→ **Page excerpt**
◆ ◆ ◆ ◆ ◆
The Search for Reliable and Deployable Clinical AI

The recent announcement by AMIA of the “2022 Artificial Intelligence Evaluation Showcase” is no doubt welcomed by research experimenters but will it provide revelations in how to conduct better and more effective Clinical AI studies to produce truly valuable operational deployments? (See amia-2022-artificial-intelligence-evaluation-showcase/artificial-intelligence)

The showcase is divided into 3 phases with results from each phase to be presented at traditional conferences conducted by AMIA.
Phase I involves presenting at the AMIA 2022 Informatics Conference held in March a “system description, results from a study of algorithm performance, and an outline of the methods of the full evaluation plan” .
Phase 2 involves a presentation at the AMIA 2022 Clinical Informatics Conference in May “to address usability and workflow aspects of the AI system, including prototype usability or satisfaction, algorithm explainability, implementation lessons, and/or system use in context” .
Phase 3 involves presenting a submission at the AMIA 2022 Annual Symposium in November “to summarize the comprehensive evaluation to include research from prior submissions with new research results that measure the impact of the tool”.
◆ ◆ ◆ ◆ ◆
→ **Provided data**

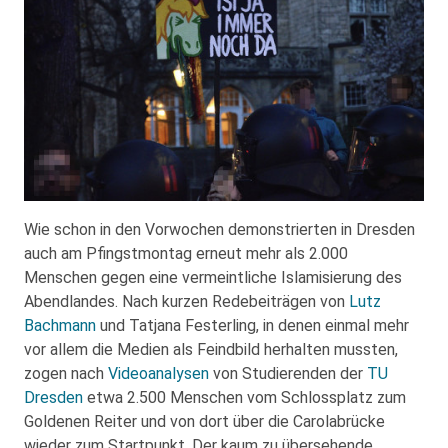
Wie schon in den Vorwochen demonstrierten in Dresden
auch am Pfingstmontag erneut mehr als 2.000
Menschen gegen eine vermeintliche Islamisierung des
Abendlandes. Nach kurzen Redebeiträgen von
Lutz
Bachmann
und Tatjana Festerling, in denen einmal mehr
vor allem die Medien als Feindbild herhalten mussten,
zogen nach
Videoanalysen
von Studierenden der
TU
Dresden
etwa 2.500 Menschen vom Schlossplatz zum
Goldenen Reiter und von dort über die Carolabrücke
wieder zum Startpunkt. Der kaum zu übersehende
◆ ◆ ◆ ◆ ◆
→ **Task details**
Rewrite the stretch of the Clinical AI article from "The recent announcement" through "conducted by AMIA.", replacing "conferences" with "meetings".

→ **Reply to the task**
The recent announcement by AMIA of the “2022 Artificial Intelligence Evaluation Showcase” is no doubt welcomed by research experimenters but will it provide revelations in how to conduct better and more effective Clinical AI studies to produce truly valuable operational deployments? (See amia-2022-artificial-intelligence-evaluation-showcase/artificial-intelligence)

The showcase is divided into 3 phases with results from each phase to be presented at traditional meetings conducted by AMIA.